▸ Required action A: In the text on financial literacy, where do Italy's students rank in the OECD study among 18 countries?
▸ Required action B: Change the text on financial literacy by giving it again, starting with "Economic and financial literacy" and going on through "among 18 countries.", with "survey" replaced by "poll".
▸ Required action C: Turn the paragraph of the financial literacy text that begins "Economic and financial literacy continues" into a brief list that keeps its main facts.

[[ Extract open ]]

The financial preparedness of citizens is an essential element for a country’s economic prosperity, and it is all the more essential if synergistic action involving all players in the economic system contributes to its dissemination: regulators, banking and financial industry, media, education system and consumer associations. On the other hand, no matter how much regulatory and educational interventions organized at the community and institutional levels continue to increase, financial literacy, succinctly understood as the ability of the average citizen to know how to readily disentangle the most popular financial instruments, is still a goal to be acquired in our country. Recent years have seen an increase in the complexity of financial guidance and choices borne by individuals, due to the profound changes that have occurred in the financial services sector for households and businesses, with an increasingly segmented and specialized offering and a range of products (checking account, ATM, credit card, mortgage, personal loan, auto liability, head of household liability, life and accident policy, health policy, savings/investment) that, having now become widespread, are often chosen in a manner that is neither judicious nor timely. Within this framework, it is necessary to activate and nurture a new literacy front that helps citizen savers acquire the economic-financial knowledge essential to better manage their resources. To this end, action needs to be taken on two fronts: on the one hand, these issues need to be presented as a central element of the daily growth of our students, to enable them to develop greater awareness in order to deal in the best possible way with the choices for their future, becoming responsible citizens; on the other hand, it is the teachers themselves who need to acquire the necessary notions to introduce these issues into everyday school life, to delve into the basic topics of economics in the classroom, making them perceive its everydayness and spread in everyone’s life.

Economic and financial literacy continues to be our country’s Achilles’ heel. A survey by Standard & Poor’s reveals how Italy is at the tail end among advanced countries, with nearly two out of three Italians unable to give the correct answer to elementary questions on economic and financial topics. Our country remains last among G7 economies in terms of financial literacy. And our students rank second to last in an OECD study among 18 countries.

[[ Extract closed ]]
[[ Data provided open ]]

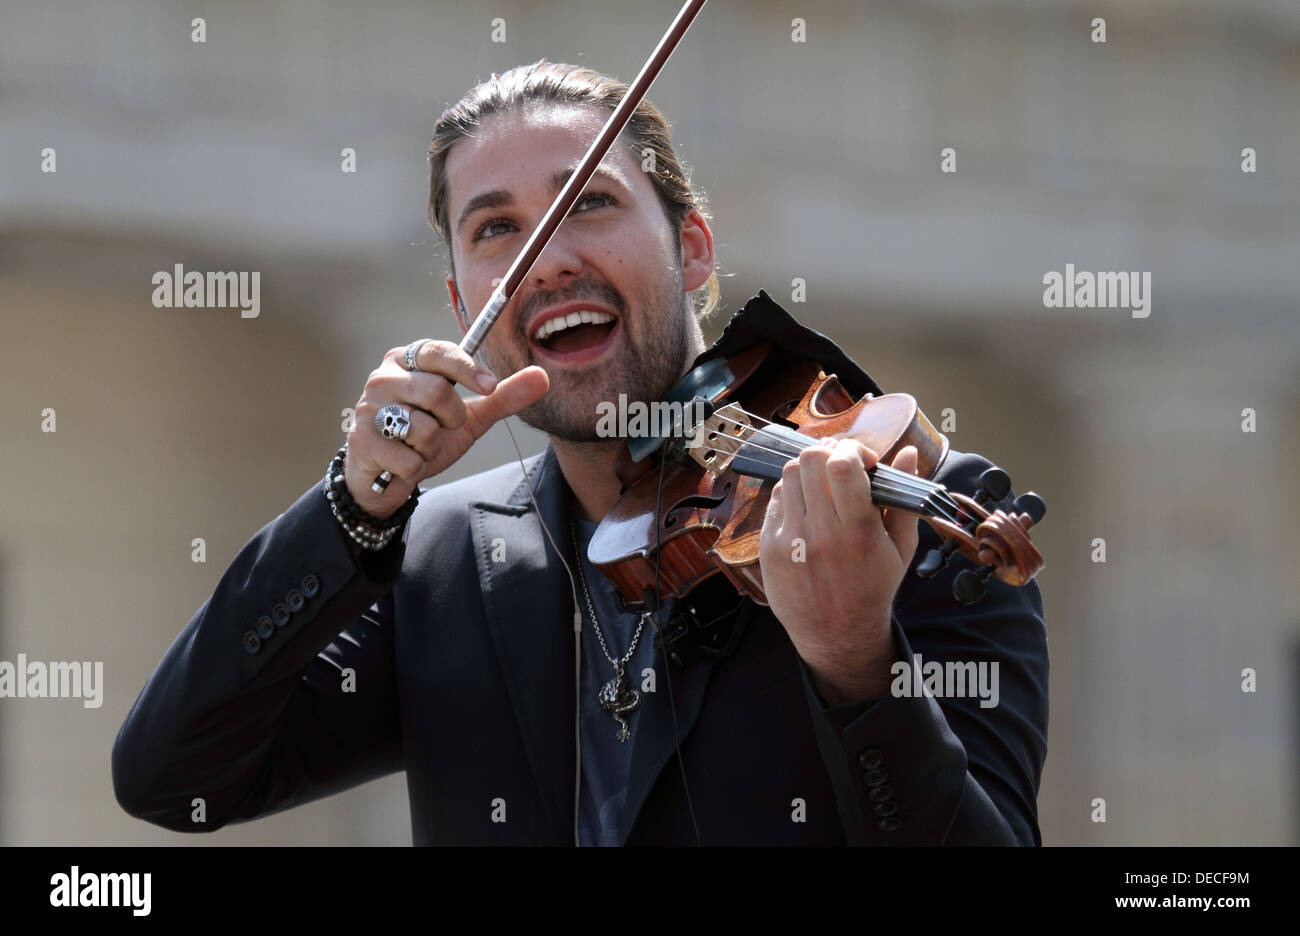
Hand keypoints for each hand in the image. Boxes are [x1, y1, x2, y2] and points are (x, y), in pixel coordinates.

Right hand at [344, 340, 548, 516]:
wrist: (389, 475)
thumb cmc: (427, 435)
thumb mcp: (469, 416)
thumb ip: (502, 397)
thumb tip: (543, 376)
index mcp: (407, 360)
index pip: (439, 352)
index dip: (467, 368)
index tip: (489, 385)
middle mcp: (383, 377)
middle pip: (436, 392)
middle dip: (452, 418)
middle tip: (442, 427)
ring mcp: (368, 408)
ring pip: (422, 428)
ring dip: (432, 446)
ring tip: (419, 445)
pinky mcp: (361, 442)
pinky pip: (408, 458)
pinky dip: (416, 467)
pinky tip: (403, 462)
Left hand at [758, 439, 920, 705]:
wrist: (836, 634)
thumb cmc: (873, 588)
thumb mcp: (900, 548)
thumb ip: (903, 499)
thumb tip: (907, 452)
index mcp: (858, 532)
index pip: (842, 465)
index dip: (852, 449)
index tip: (863, 461)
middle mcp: (820, 533)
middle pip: (811, 460)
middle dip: (829, 454)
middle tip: (841, 466)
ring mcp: (789, 540)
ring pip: (789, 474)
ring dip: (810, 471)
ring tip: (824, 487)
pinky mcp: (768, 547)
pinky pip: (775, 499)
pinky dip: (793, 494)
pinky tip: (808, 508)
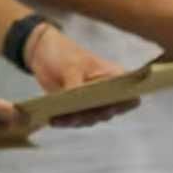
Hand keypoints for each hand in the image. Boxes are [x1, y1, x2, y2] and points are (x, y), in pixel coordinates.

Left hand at [24, 26, 138, 128]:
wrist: (43, 51)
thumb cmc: (64, 53)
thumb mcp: (71, 65)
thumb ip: (76, 85)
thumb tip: (76, 104)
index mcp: (115, 78)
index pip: (129, 98)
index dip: (123, 106)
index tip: (109, 106)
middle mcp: (108, 94)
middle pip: (107, 112)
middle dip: (93, 115)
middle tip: (77, 114)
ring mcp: (93, 103)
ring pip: (90, 119)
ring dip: (76, 120)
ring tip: (60, 118)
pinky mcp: (77, 109)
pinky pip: (74, 120)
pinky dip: (64, 121)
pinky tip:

[[ Data provided closed ]]

▸ Task result A: Second to last.

▸ Task result B:
Economic and financial literacy continues to be our country’s Achilles’ heel. A poll by Standard & Poor’s reveals how Italy is at the tail end among advanced countries, with nearly two out of three Italians unable to give the correct answer to elementary questions on economic and financial topics. Our country remains last among G7 economies in terms of financial literacy. And our students rank second to last in an OECD study among 18 countries.

▸ Task result C:
- Economic and financial literacy remains Italy's Achilles' heel.
- A Standard & Poor's survey places Italy at the tail end among advanced countries.
- Nearly two out of three Italians cannot correctly answer elementary economic and financial questions.
- Italy is last among G7 economies in financial literacy.
- Italian students rank second to last among 18 countries in an OECD study.